ISSN: 2476-2067 TYOA, an open access journal

Toxicology Congress 2017

April 13-15, 2017

April 13-15, 2017 Dubai, UAE

World Congress on

Toxicology and Pharmacology

Toxicol Open Access 2017, 3:1 (Suppl)

Possible neuroprotective mechanisms of ginseng and rutin in experimental model of head injury

induced cognitive dysfunction

Anil Kumar, Hitesh Dhar

and

Puneet Rinwa

Panjab University, India

Introduction:

Head injury is a major cause of disability and death. Possible role of neuroinflammation, nitric oxide, microglia

and oxidative stress have been suggested in the pathophysiology of traumatic brain injury related complications such as

cognitive dysfunction.

Objective:

Therefore, the present study was designed to explore the possible role of ginseng and rutin and its interaction with

nitric oxide modulator and microglial inhibitor against experimental of head injury induced behavioral, biochemical and

molecular alterations.

Materials & Methods:

Wistar rats were exposed to head injury by using weight-drop method. Following injury and a post-

injury rehabilitation period of two weeks, animals were administered vehicle/drugs for another two weeks.

Results:

Traumatic brain injury caused significant memory impairment in Morris water maze task as evident from increase

in escape latency and total distance travelled to reach the hidden platform.

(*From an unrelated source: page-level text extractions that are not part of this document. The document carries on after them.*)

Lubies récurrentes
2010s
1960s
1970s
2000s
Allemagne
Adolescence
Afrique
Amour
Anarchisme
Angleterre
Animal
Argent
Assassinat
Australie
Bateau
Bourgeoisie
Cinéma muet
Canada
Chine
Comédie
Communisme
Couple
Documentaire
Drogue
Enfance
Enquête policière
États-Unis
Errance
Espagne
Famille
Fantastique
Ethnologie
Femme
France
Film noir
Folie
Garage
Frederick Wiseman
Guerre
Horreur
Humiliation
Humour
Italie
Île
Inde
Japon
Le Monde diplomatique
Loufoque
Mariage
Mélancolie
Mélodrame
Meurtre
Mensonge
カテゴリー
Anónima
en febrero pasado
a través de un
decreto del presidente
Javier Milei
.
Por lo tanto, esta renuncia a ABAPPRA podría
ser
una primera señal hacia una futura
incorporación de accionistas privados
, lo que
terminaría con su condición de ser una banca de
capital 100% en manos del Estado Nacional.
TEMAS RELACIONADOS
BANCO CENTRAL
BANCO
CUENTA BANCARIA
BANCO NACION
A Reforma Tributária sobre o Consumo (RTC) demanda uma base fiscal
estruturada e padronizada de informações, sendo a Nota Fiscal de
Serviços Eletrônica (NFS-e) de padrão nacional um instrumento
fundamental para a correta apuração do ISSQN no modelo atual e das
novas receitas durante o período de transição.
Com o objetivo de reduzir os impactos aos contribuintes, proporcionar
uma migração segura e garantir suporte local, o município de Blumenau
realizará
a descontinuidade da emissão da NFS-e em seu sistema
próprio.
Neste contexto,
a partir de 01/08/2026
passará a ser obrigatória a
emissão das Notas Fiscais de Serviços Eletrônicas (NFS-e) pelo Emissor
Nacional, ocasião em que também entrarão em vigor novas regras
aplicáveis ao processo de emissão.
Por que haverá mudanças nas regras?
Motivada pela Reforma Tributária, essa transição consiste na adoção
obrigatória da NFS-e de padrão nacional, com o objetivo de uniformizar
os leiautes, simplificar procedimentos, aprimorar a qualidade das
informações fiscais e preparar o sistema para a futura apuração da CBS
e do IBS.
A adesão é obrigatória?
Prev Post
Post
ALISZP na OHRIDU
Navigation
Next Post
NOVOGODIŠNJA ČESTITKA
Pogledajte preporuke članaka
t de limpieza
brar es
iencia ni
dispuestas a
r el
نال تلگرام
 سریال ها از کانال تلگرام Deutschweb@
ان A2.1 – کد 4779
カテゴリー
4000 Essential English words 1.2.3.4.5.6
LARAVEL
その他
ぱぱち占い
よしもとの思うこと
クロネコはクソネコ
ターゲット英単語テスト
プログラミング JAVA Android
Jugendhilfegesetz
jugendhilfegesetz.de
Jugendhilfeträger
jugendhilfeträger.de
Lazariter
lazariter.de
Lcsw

Time spent in target quadrant and frequency of

appearance in target quadrant was also significantly decreased in head trauma rats. Further, there was a significant increase

in oxidative stress (elevated malondialdehyde, nitrite concentration and decreased reduced glutathione, superoxide dismutase

and catalase levels), neuroinflammation (TNF-α and IL-6) and acetylcholinesterase levels in both cortex and hippocampal

regions of traumatized rat brain. Ginseng (100-200 mg/kg), Rutin (20-80) treatment for two weeks significantly attenuated

all these behavioral, biochemical and molecular alterations, suggesting their neuroprotective effect. Further, combination of

sub effective doses of ginseng (50 and 100 mg/kg) or rutin (40, 80) with microglia inhibitor as well as nitric oxide modulators

significantly modulates their protective effect respectively. The present study suggests that these flavanoids produce their

neuroprotective effect by involving microglial as well as nitric oxide pathways.

Conclusion:

The study further provides a hope that these flavanoids could be used effectively for the management of brain

traumatic injury and related complication.